Segment Start: Task input
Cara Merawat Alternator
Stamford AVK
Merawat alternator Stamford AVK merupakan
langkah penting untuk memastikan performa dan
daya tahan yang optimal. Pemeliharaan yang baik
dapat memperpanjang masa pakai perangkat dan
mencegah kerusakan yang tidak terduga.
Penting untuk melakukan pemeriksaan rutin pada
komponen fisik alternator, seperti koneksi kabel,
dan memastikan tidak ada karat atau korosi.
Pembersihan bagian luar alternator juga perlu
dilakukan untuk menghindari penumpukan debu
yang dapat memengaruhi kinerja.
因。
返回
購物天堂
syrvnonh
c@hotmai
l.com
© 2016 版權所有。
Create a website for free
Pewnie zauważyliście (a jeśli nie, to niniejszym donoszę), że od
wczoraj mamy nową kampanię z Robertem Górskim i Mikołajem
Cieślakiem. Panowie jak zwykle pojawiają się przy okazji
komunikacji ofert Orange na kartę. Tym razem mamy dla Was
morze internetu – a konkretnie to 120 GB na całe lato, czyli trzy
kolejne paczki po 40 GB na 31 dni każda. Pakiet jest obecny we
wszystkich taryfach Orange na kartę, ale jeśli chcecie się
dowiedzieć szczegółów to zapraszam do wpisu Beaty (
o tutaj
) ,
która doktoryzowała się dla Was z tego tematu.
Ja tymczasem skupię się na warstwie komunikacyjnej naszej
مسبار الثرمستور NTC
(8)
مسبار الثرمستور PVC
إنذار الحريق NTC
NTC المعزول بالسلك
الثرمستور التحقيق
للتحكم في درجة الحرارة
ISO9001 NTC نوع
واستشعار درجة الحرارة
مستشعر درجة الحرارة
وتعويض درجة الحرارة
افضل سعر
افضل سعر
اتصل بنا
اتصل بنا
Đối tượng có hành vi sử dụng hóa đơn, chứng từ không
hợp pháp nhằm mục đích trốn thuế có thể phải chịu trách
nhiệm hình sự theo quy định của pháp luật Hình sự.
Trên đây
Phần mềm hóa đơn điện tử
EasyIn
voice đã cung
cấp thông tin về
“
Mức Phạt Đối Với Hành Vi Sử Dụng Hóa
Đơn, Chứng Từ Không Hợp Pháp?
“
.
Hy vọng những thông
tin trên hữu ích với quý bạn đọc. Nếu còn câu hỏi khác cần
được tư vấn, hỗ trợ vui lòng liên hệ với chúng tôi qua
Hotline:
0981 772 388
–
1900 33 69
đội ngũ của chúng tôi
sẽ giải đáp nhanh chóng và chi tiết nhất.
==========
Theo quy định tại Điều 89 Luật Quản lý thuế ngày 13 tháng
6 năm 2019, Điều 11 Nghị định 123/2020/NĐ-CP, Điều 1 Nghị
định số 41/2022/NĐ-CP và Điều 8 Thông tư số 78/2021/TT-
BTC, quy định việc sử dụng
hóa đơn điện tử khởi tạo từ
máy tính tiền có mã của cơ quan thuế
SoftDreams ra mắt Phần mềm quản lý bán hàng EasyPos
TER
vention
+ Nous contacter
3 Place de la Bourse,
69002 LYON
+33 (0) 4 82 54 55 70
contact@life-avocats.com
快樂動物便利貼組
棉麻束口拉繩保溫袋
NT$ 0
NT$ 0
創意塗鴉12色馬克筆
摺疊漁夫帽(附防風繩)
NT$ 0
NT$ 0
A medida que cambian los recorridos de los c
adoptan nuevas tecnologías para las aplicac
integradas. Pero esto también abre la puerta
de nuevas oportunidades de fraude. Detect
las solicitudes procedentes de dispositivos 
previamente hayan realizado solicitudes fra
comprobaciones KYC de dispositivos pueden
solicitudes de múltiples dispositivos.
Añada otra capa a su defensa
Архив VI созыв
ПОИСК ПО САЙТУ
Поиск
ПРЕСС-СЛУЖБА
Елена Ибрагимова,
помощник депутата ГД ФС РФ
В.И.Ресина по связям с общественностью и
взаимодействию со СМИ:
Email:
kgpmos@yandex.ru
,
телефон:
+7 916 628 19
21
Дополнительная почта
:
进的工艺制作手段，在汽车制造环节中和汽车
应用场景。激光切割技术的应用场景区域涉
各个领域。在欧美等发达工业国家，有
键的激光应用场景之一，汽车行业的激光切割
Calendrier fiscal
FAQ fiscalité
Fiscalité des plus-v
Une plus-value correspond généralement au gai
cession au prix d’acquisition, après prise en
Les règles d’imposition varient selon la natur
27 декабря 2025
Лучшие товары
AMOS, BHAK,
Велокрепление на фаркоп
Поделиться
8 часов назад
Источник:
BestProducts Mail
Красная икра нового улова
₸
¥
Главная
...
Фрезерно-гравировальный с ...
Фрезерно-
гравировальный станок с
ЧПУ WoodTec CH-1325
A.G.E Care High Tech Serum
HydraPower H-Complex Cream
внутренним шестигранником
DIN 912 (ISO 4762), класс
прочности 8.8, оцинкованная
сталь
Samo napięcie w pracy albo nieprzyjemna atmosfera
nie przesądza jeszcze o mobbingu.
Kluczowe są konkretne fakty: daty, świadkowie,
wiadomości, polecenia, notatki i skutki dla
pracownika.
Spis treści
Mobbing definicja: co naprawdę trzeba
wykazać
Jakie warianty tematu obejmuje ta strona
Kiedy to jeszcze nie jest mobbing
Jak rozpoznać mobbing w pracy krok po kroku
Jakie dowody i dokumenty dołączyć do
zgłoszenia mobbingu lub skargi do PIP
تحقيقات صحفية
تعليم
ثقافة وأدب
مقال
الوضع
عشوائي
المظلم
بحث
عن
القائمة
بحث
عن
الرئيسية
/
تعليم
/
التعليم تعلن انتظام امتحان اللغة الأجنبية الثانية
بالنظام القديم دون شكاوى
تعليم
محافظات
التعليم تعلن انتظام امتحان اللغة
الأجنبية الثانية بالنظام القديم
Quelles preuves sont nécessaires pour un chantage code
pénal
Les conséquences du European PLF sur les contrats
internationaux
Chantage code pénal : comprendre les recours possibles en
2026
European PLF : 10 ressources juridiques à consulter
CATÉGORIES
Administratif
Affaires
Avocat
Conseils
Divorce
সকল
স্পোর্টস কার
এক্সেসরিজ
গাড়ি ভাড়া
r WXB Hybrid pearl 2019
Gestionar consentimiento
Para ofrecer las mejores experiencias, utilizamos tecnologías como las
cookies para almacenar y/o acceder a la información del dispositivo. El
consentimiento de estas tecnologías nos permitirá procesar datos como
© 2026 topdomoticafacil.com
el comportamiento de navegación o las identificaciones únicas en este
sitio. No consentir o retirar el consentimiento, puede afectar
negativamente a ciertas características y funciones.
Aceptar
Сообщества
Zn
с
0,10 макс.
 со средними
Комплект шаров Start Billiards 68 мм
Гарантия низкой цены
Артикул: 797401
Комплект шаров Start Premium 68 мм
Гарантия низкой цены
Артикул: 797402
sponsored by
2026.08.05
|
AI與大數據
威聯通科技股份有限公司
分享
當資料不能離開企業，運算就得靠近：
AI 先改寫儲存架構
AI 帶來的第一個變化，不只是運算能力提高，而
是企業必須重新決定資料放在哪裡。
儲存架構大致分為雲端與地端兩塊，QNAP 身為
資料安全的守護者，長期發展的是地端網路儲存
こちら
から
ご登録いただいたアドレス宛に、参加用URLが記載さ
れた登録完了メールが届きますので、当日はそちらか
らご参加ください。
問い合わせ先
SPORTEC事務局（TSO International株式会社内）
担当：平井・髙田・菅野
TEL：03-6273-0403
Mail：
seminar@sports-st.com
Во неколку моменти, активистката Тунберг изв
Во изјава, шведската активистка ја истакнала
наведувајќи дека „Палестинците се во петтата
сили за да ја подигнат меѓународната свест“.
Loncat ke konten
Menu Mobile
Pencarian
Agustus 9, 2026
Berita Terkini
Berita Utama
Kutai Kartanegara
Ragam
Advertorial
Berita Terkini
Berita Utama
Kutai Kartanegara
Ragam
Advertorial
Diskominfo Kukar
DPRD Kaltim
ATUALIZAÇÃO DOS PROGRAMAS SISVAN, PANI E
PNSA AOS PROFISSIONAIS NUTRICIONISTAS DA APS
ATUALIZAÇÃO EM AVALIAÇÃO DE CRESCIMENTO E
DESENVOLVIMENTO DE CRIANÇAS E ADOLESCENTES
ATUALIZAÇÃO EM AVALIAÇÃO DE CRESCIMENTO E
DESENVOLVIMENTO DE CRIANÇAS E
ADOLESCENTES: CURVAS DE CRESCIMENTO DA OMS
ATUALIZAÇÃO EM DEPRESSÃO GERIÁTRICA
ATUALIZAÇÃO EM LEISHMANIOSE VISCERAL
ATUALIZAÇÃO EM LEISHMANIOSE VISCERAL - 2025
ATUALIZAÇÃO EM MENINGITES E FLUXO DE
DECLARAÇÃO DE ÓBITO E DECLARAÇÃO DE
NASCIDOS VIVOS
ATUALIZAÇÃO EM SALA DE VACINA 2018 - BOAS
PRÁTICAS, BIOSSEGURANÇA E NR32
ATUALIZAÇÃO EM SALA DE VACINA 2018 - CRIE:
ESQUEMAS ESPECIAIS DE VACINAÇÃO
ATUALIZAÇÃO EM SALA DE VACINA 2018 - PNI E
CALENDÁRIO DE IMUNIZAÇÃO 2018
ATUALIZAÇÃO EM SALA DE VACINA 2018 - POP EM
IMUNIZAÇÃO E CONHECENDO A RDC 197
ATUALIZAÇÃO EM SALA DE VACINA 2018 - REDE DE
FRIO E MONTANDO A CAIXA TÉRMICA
Segment End: Task input
What you need to do: For the entries shown above, give the number of lines that include the word "jeśli", without any other text.

Result of the exercise: 2